32/6/15 Sandwich Engine Q. J have a 2 HP Sandwich engine, s/n B9321. Can anyone tell me when it was made, and where to find the Sandwich decals? I also have a small pedestal burr grinder with the name 'Little Wonder,' and it is the same color as the Sandwich engine. Can anyone provide information on it? Any help would be appreciated. Marvin M. Smith, Box 292, Hooper, NE 68031.
A. There are no known s/n records for the Sandwich line. It was taken over by New Idea in the 1930s, but we don't know whether the latter has any information. You should be able to locate decals through GEM's advertisers.
32/6/16 American Marc Diesel Q. I have a one-cylinder air-cooled American Marc Diesel engine. It is in excellent condition except for a bad part in the attached generator. I have no information on this engine and would appreciate hearing from anyone who could be of help. Kent Davis, Rt 1, Box 59, Dozier, AL 36028.
Even before we'd gone on the wonderful trip to Australia, plans were in the works for our 1998 tour to parts of Germany and Austria. As you may have guessed, it's essential to begin the layout of a tour at least 18 months ahead of the planned date. Otherwise, the hotels are booked, the coach companies are committed, and the result is chaos. Presently, we're looking at mid-June for this trip to begin, probably about June 17. We're in contact with a very knowledgeable fellow near Frankfurt, and he'll be able to point out many things to see, along with some that probably aren't worth a detour, although interesting. We're also looking at an optional one-week extension tour to the north of Germany. Originally, we had plans of Vienna and the Technical Museum there, but it is uncertain whether it will be open. It has been completely closed down for some time, due to a complete renovation project. However, the city of Munich has the Deutsches Museum, said to be the largest technical museum in the world, as well as the BMW Museum, also in Munich (it's practically across the street from the Olympic Complex). We'll have everything organized in the next 30-60 days, and when we do, you'll see our announcement right here in GEM. For the ladies who always accompany our tours, we're also planning a trip to the Kislinger Crystal Glass Factory, and another to the Hummel factory north of Coburg, Germany.

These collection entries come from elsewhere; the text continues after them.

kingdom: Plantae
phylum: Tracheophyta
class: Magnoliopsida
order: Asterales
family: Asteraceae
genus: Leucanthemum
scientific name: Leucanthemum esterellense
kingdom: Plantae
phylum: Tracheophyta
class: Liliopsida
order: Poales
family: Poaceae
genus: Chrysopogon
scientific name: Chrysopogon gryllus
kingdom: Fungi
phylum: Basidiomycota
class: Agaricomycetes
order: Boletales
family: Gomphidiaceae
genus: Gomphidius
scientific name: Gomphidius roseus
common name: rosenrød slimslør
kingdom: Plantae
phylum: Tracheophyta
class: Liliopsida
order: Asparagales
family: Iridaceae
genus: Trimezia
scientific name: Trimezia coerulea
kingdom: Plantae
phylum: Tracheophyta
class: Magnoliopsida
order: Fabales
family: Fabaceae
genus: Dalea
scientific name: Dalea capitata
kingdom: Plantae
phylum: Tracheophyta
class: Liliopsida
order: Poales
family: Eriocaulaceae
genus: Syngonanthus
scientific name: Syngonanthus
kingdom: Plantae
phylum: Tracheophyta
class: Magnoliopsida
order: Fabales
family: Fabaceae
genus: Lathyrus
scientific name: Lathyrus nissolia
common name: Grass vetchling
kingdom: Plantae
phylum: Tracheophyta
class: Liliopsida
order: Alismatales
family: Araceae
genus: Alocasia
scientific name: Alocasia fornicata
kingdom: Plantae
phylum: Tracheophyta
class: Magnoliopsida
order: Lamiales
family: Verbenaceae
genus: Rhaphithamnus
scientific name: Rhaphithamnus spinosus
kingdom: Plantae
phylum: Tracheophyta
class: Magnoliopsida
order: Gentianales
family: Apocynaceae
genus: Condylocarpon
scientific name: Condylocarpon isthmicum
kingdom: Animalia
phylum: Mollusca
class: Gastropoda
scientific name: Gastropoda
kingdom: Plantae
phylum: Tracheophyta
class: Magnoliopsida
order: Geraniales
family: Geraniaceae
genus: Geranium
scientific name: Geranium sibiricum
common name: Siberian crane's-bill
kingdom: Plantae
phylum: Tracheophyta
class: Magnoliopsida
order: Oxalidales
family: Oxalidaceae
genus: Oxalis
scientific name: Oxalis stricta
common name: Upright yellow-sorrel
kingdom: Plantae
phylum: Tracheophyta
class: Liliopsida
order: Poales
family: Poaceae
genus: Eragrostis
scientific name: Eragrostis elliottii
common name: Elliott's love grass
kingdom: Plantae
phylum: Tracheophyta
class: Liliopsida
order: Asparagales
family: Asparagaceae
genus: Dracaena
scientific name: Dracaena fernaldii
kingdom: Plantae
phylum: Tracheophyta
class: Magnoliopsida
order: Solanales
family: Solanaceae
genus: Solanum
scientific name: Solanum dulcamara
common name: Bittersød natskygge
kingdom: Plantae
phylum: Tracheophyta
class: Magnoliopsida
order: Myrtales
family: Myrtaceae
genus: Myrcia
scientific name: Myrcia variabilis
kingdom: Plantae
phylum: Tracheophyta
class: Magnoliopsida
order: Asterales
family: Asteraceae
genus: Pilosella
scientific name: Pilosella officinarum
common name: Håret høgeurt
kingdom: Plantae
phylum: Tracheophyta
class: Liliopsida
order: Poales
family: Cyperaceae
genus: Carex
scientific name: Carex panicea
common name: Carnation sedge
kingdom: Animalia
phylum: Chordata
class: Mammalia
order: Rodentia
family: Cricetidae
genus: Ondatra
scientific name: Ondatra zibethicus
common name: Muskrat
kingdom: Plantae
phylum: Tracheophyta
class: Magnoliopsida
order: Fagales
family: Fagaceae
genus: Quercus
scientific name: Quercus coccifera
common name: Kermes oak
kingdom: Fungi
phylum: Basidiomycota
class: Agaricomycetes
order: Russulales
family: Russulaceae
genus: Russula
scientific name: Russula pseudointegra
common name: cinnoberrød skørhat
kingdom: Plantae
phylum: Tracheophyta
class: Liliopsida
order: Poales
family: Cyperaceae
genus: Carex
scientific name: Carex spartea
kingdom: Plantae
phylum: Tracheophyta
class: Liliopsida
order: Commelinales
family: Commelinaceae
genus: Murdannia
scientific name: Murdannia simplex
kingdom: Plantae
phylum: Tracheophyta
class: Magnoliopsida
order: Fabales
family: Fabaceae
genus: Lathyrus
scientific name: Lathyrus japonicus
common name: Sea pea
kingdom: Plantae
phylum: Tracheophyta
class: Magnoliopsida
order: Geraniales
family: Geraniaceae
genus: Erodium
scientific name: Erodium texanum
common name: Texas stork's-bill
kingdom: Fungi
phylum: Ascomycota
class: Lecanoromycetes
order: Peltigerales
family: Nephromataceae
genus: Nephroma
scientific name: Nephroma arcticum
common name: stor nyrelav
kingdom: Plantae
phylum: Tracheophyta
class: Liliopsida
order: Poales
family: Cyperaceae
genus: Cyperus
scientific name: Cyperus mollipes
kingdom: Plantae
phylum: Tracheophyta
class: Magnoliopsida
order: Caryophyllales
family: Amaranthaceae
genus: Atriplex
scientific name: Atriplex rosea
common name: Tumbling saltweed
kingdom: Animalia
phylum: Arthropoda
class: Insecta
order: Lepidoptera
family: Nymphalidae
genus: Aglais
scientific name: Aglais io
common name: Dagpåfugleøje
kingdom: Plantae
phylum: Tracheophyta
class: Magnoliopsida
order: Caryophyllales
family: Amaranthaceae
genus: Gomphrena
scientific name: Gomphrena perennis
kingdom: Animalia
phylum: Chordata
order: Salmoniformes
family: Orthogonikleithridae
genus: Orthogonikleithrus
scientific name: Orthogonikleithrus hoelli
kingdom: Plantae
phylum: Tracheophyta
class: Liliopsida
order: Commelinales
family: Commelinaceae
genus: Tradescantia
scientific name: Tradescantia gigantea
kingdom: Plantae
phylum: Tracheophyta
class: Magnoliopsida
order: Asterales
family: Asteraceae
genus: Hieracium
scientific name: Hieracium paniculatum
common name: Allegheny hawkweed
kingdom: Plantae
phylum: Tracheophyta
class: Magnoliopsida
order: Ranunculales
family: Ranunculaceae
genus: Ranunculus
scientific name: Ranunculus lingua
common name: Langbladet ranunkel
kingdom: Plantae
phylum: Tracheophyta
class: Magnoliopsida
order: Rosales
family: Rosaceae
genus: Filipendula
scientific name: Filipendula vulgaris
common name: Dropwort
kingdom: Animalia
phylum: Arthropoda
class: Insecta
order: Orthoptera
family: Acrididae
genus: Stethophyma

For our friends who made the long 14-hour flight from Los Angeles to Sydney, the 1998 tour is only about nine hours from Chicago to Zurich. Surprisingly, the flight went quite well, except when we hit an hour of bad weather somewhere near Fiji. Even for a big 747, it was very bumpy for awhile.
By the way, we were told that the L. A. to Sydney flight required somewhere around 50 tons of jet fuel. All this figured out to a fuel consumption of over 700 gallons per hour. We were told that one of these big planes, fully loaded, has a lift-off weight of about 400 tons, yet we were airborne in 51 seconds from the time they opened the throttle! Incredible, isn't it!